**WHAT TO DO:**
Would you repeat exactly the part of the listing below that runs from the line containing "Скачайте та" down to the line containing "L’Ukraine se démène", inclusive, and nothing else?

**TASK DATA:**

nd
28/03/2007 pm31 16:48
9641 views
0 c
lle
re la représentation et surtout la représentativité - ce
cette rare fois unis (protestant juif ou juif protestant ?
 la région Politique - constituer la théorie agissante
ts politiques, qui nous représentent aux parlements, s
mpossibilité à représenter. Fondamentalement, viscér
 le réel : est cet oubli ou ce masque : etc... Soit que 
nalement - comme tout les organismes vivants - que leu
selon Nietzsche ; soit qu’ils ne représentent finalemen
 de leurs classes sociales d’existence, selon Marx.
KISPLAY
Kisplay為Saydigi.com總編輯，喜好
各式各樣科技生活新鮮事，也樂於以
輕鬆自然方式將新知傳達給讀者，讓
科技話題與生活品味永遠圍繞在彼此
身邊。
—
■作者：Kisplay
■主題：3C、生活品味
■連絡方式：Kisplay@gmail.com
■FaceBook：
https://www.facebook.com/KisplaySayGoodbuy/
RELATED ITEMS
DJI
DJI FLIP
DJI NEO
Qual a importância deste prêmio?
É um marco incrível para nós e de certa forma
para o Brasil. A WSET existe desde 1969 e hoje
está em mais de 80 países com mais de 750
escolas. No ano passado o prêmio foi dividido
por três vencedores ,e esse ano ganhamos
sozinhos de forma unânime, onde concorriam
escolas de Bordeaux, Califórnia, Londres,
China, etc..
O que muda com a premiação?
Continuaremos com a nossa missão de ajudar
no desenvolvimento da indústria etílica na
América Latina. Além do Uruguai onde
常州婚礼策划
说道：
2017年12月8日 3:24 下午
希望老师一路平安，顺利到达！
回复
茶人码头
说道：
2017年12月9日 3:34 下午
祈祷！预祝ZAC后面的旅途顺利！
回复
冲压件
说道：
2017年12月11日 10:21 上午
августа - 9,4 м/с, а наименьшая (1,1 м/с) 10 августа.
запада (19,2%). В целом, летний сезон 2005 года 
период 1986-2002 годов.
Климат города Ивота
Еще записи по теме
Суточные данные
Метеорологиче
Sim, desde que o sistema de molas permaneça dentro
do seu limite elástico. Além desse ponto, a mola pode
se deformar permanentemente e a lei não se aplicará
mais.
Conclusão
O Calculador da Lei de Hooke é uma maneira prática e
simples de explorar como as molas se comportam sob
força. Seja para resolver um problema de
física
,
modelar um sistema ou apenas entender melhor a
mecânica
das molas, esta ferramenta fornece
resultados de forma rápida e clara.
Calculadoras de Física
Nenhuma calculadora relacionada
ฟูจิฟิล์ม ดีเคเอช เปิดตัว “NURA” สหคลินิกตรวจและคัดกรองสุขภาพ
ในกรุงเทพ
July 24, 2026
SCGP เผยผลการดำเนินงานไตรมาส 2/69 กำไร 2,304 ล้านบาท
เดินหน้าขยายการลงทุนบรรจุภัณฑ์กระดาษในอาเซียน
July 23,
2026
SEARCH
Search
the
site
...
* * *
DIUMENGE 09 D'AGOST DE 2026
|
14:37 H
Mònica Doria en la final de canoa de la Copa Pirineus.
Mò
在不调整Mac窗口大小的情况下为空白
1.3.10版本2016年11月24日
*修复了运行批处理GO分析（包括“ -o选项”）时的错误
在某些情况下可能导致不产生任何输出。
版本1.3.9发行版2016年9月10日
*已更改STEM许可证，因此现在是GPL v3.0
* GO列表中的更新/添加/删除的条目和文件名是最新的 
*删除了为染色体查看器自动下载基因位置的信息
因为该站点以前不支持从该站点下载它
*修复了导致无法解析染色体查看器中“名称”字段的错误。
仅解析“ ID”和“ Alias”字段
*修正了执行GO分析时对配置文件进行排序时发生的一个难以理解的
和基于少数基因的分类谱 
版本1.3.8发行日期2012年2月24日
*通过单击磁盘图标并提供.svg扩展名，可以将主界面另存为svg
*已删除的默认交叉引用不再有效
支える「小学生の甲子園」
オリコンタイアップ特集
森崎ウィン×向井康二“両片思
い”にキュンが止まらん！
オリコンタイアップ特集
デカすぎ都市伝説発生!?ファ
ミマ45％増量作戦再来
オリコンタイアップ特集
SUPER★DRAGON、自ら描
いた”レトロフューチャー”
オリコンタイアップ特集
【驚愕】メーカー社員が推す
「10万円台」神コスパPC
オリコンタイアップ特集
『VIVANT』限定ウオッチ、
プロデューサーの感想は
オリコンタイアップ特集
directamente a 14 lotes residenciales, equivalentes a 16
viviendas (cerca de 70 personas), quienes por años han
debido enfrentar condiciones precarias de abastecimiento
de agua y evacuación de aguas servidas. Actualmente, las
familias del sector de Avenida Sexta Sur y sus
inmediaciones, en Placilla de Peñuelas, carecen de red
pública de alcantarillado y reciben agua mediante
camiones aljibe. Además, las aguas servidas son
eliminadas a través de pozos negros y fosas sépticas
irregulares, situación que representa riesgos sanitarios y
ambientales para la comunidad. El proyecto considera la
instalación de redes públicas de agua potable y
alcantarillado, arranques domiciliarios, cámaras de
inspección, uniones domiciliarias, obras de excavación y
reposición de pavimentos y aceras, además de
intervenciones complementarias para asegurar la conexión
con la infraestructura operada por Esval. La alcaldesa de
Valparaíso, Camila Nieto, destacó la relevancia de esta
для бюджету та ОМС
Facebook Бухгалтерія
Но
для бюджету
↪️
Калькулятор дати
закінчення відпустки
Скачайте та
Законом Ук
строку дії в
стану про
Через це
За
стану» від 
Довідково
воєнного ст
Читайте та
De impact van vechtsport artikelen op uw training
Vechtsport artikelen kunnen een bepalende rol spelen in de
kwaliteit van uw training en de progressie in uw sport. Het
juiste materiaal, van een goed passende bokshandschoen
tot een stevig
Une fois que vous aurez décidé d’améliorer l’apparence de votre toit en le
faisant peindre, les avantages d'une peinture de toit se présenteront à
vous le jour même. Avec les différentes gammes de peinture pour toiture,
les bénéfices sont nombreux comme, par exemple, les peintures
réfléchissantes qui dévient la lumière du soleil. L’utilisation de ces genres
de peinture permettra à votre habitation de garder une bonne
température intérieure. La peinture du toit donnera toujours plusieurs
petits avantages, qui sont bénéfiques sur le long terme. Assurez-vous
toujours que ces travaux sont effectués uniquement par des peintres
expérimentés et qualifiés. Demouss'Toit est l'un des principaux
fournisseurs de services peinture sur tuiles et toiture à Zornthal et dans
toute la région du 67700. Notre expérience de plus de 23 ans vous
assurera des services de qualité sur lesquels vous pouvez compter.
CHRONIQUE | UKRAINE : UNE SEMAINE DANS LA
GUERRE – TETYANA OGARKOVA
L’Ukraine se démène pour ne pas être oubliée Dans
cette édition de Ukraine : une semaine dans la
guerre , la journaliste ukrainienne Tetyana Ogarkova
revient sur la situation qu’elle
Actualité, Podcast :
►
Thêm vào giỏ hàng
==
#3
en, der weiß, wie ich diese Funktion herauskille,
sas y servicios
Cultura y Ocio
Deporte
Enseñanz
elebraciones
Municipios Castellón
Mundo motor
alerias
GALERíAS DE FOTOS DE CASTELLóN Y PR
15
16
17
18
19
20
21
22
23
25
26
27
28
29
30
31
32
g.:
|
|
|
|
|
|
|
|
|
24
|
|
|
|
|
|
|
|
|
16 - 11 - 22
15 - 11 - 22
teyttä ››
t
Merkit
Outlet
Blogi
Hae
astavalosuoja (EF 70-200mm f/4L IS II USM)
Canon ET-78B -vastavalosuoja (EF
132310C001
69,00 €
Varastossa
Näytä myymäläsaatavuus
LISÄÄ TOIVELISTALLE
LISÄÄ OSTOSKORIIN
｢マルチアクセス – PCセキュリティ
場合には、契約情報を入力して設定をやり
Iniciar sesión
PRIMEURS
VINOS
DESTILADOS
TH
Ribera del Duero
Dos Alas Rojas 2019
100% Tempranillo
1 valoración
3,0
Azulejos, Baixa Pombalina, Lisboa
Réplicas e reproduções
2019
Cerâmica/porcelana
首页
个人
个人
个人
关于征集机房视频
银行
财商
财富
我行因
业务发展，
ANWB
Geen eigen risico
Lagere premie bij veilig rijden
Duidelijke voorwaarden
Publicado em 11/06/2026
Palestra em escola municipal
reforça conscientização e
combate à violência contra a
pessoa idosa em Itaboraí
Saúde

**ANSWER TO THE PROBLEM:**
Скачайте та
Законом Ук
строку дії в
стану про
Через це
За
стану» від 
Довідково
воєнного ст
Читайте та
De impact van vechtsport artikelen op uw training
Vechtsport artikelen kunnen een bepalende rol spelen in de
kwaliteit van uw training en de progressie in uw sport. Het
juiste materiaal, van een goed passende bokshandschoen
tot een stevig
Une fois que vous aurez décidé d’améliorer l’apparence de votre toit en le
faisant peindre, les avantages d'une peinture de toit se présenteront à
vous le jour même. Avec les différentes gammes de peinture pour toiture,
les bénéfices sont nombreux comme, par exemple, les peintures
réfléchissantes qui dévient la lumière du soleil. L’utilisation de ces genres
de peinture permettra à votre habitation de garder une bonne
température intérieure. La peinture du toit donnera toujours plusieurs
petits avantages, qui sont bénéfiques sur le long terme. Assurez-vous
toujours que ces travaux sont effectués uniquement par des peintres
expérimentés et qualifiés. Demouss'Toit est l'un des principaux
fournisseurs de services peinture sur tuiles et toiture à Zornthal et dans
toute la région du 67700. Notre expérience de plus de 23 ans vous
assurera des services de qualité sur lesquels vous pouvez compter.
CHRONIQUE | UKRAINE : UNE SEMAINE DANS LA
GUERRE – TETYANA OGARKOVA
L’Ukraine se démène pour ne pas être oubliée Dans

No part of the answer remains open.